• Does Your Pelvic Floor Startle Easily?

    When watching a scary movie or seeing a spider in your house - before you gasp, jump or cringe the very first reflex your body has is to tighten your pelvic floor. While this may be good party trivia there is research which backs up the claim. 

    In 2001 researchers recorded the activity of pelvic floor muscles (along with other muscle groups including those of the upper traps) of volunteers who have vaginismus and women who do not have this diagnosis. They recorded changes in the activity from a threatening stimulus (excerpt from Jaws) and a sexually threatening stimulus (excerpt from Without Her Consent).  The pelvic floor muscles jumped in activity to both types of threats, emotional or physical.

    Intriguing? Right?

    What this tells us is that we have our very own private security guard who helps to prepare us for threats. The pelvic floor perceives threats and works really hard to tighten up in preparation for fight or flight.

    Whether the threat is emotional or physical the reaction is the same. Therefore a stressful emotional experience can elicit a strong pelvic floor contraction just as much as a Halloween prankster jumping out from the shadows. However, between the two experiences a stressful emotional experience can linger for days if not weeks or months. These long lasting emotional stresses can wreak havoc on your pelvic floor making it constantly contracted and can lead to pain and dysfunction.

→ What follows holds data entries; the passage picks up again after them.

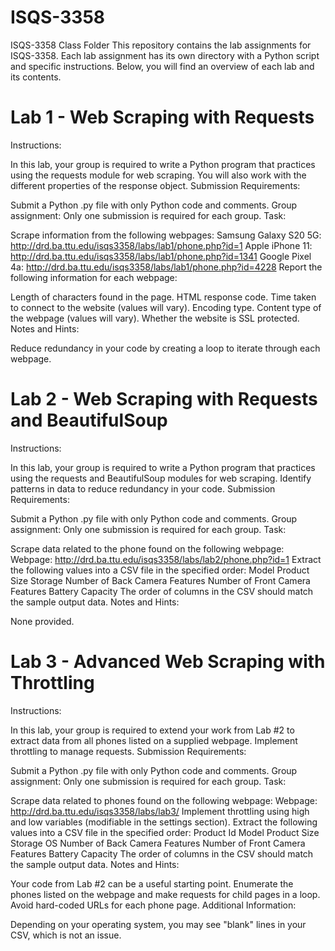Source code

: # ISQS-3358
ISQS-3358 Class Folder
This repository contains the lab assignments for ISQS-3358. Each lab assignment has its own directory with a Python script and specific instructions. Below, you will find an overview of each lab and its contents.

# Lab 1 - Web Scraping with Requests
Instructions:

In this lab, your group is required to write a Python program that practices using the requests module for web scraping.
You will also work with the different properties of the response object.
Submission Requirements:

Submit a Python .py file with only Python code and comments.
Group assignment: Only one submission is required for each group.
Task:

Scrape information from the following webpages:
Samsung Galaxy S20 5G: http://drd.ba.ttu.edu/isqs3358/labs/lab1/phone.php?id=1
Apple iPhone 11: http://drd.ba.ttu.edu/isqs3358/labs/lab1/phone.php?id=1341
Google Pixel 4a: http://drd.ba.ttu.edu/isqs3358/labs/lab1/phone.php?id=4228
Report the following information for each webpage:

Length of characters found in the page.
HTML response code.
Time taken to connect to the website (values will vary).
Encoding type.
Content type of the webpage (values will vary).
Whether the website is SSL protected.
Notes and Hints:

Reduce redundancy in your code by creating a loop to iterate through each webpage.

# Lab 2 - Web Scraping with Requests and BeautifulSoup
Instructions:

In this lab, your group is required to write a Python program that practices using the requests and BeautifulSoup modules for web scraping.
Identify patterns in data to reduce redundancy in your code.
Submission Requirements:

Submit a Python .py file with only Python code and comments.
Group assignment: Only one submission is required for each group.
Task:

Scrape data related to the phone found on the following webpage:
Webpage: http://drd.ba.ttu.edu/isqs3358/labs/lab2/phone.php?id=1
Extract the following values into a CSV file in the specified order:
Model
Product Size
Storage
Number of Back Camera Features
Number of Front Camera Features
Battery Capacity
The order of columns in the CSV should match the sample output data.
Notes and Hints:

None provided.

# Lab 3 - Advanced Web Scraping with Throttling
Instructions:

In this lab, your group is required to extend your work from Lab #2 to extract data from all phones listed on a supplied webpage.
Implement throttling to manage requests.
Submission Requirements:

Submit a Python .py file with only Python code and comments.
Group assignment: Only one submission is required for each group.
Task:

Scrape data related to phones found on the following webpage:
Webpage: http://drd.ba.ttu.edu/isqs3358/labs/lab3/
Implement throttling using high and low variables (modifiable in the settings section).
Extract the following values into a CSV file in the specified order:
Product Id
Model
Product Size
Storage
OS
Number of Back Camera Features
Number of Front Camera Features
Battery Capacity
The order of columns in the CSV should match the sample output data.
Notes and Hints:

Your code from Lab #2 can be a useful starting point.
Enumerate the phones listed on the webpage and make requests for child pages in a loop.
Avoid hard-coded URLs for each phone page.
Additional Information:

Depending on your operating system, you may see "blank" lines in your CSV, which is not an issue.
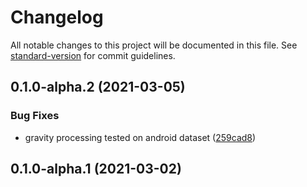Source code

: # Changelog

All notable changes to this project will be documented in this file. See [standard-version](https://github.com/conventional-changelog/standard-version) for commit guidelines.

## 0.1.0-alpha.2 (2021-03-05)


### Bug Fixes

* gravity processing tested on android dataset ([259cad8](https://github.com/OpenHPS/openhps-imu/commit/259cad8e5a7e9aab276e07d6461c0996aa652046))

## 0.1.0-alpha.1 (2021-03-02)
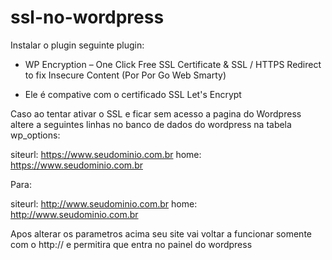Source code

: # ssl-no-wordpress

Instalar o plugin seguinte plugin:

- WP Encryption – One Click Free SSL Certificate & SSL / HTTPS Redirect to fix Insecure Content (Por Por Go Web Smarty)

* Ele é compative com o certificado SSL Let's Encrypt


Caso ao tentar ativar o SSL e ficar sem acesso a pagina do Wordpress altere a seguintes linhas no banco de dados do wordpress na tabela wp_options:


siteurl: https://www.seudominio.com.br
home: https://www.seudominio.com.br


Para:

siteurl: http://www.seudominio.com.br
home: http://www.seudominio.com.br

Apos alterar os parametros acima seu site vai voltar a funcionar somente com o http:// e permitira que entra no painel do wordpress
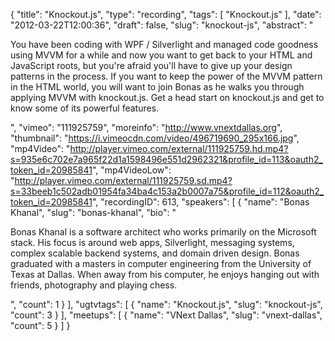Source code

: {
  "title": "Knockout.js",
  "type": "recording",
  "tags": [
    "Knockout.js"
  ],
  "date": "2012-03-22T12:00:36",
  "draft": false,
  "slug": "knockout-js",
  "abstract": "<p>You have been coding with WPF / Silverlight and managed code goodness using MVVM for a while and now you want to get back to your HTML and JavaScript roots, but you're afraid you'll have to give up your design patterns in the process.  If you want to keep the power of the MVVM pattern in the HTML world, you will want to join Bonas as he walks you through applying MVVM with knockout.js. Get a head start on knockout.js and get to know some of its powerful features.</p>",
  "vimeo": "111925759",
  "moreinfo": "http://www.vnextdallas.org",
  "thumbnail": "https://i.vimeocdn.com/video/496719690_295x166.jpg",
  "mp4Video": "http://player.vimeo.com/external/111925759.hd.mp4?s=935e6c702e7a965f22d1a1598496e551d2962321&profile_id=113&oauth2_token_id=20985841",
  "mp4VideoLow": "http://player.vimeo.com/external/111925759.sd.mp4?s=33beeb1c502adb01954fa34ba4c153a2b0007a75&profile_id=112&oauth2_token_id=20985841",
  "recordingID": 613,
  "speakers": [
    {
      "name": "Bonas Khanal",
      "slug": "bonas-khanal",
      "bio": "<p>Bonas Khanal is a software architect who works primarily on the Microsoft stack. His focus is around web apps, Silverlight, messaging systems, complex scalable backend systems, and domain driven design. Bonas graduated with a masters in computer engineering from the University of Texas at Dallas. When away from his computer, he enjoys hanging out with friends, photography and playing chess.</p>",
      "count": 1
    }
  ],
  "ugtvtags": [
    {
      "name": "Knockout.js",
      "slug": "knockout-js",
      "count": 3
    }
  ],
  "meetups": [
    {
      "name": "VNext Dallas",
      "slug": "vnext-dallas",
      "count": 5
    }
  ]
}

    So what can we do about it?

    Keep these ideas in mind:

    • Self-care: Reducing your stress is key to preventing overactivity and dysfunction. Make sure you are carving out time for things that help your mind and body. Going on daily walks, taking long baths, keeping your cell phone in a locked drawer away from you! Make sure you are getting proper nutrition and sleep. Say No to too many activities and projects. 
    • Pelvic Floor Drops: Use your breath to help stretch and relax your pelvic floor. Reduce the amount of tension in your pelvic floor. Check in and try and do a pelvic floor drop while seated, while standing. Not sure how to do a pelvic floor drop? See a Pelvic Floor Specialist.
    • Last but not least - check in with your body: Do a body scan throughout the day to check and see if your pelvic floor is contracted or feels like it is gripping. Take a series of long deep breaths to relax your belly, your shoulder and your pelvic floor. Sigh. A sigh is a giant breath which helps to calm your heart rate, relax your shoulders, expand your diaphragm which in turn relaxes and expands your pelvic floor.